In conclusion, I want to emphasize that we welcome your oversight of Medicaid not only in terms of the integrity of its financing but also, hopefully, in terms of its performance for providers and the vulnerable populations who depend on it.

Medicaid's fiscal challenges are, in many ways, directly related to its success in addressing many disparate health care needs in this country. Yet, much remains to be done. In many cases, providers are seriously underpaid. And, we could reduce the number of uninsured children by more than two-thirds - thereby insuring almost all children - if all children eligible for Medicaid and the State Children's Health Insurance Program were simply enrolled.

Local funding has had a longstanding role in Medicaid financing in many parts of the country. There may be a number of policy issues around IGTs and federal/state differences in ways to resolve them. But in the end, please don't make changes that have the unintended consequences of removing dollars from the safety net providers that depend on them. Reducing federal Medicaid funds that flow to states will ultimately be felt by providers and enrollees alike.

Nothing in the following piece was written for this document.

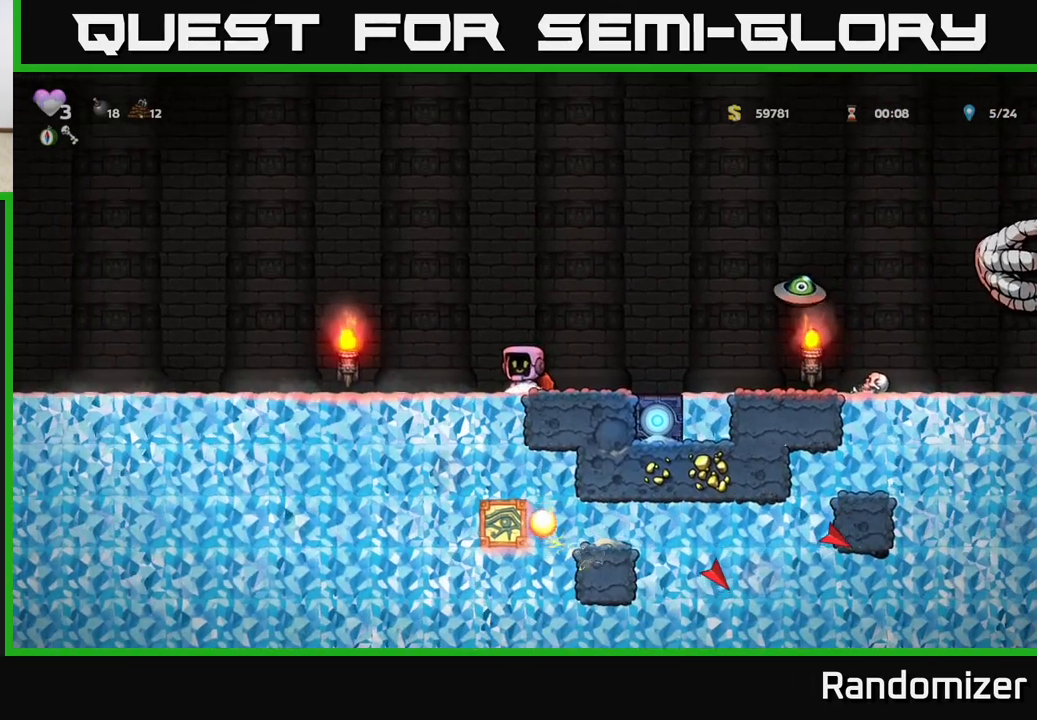
{"buttons": ["A"], "left_stick": "right", "events": [[17, "A", "down"], [133, "left_stick", "right"], [200, "A", "up"], [283, "A", "down"]]}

Although federal oversight of the program is an integral element in the integrity of the financing of Medicaid, it is not time to reduce funding for Medicaid. Remember, fiscally responsible federal oversight and reducing funding for the program are two very different legislative exercises. As with past Congresses, we know you will approach your oversight of Medicaid guided by the needs of its vulnerable populations and the providers who serve them. It will affect the future of health care for every child in this country.

Thank you for the opportunity to testify today.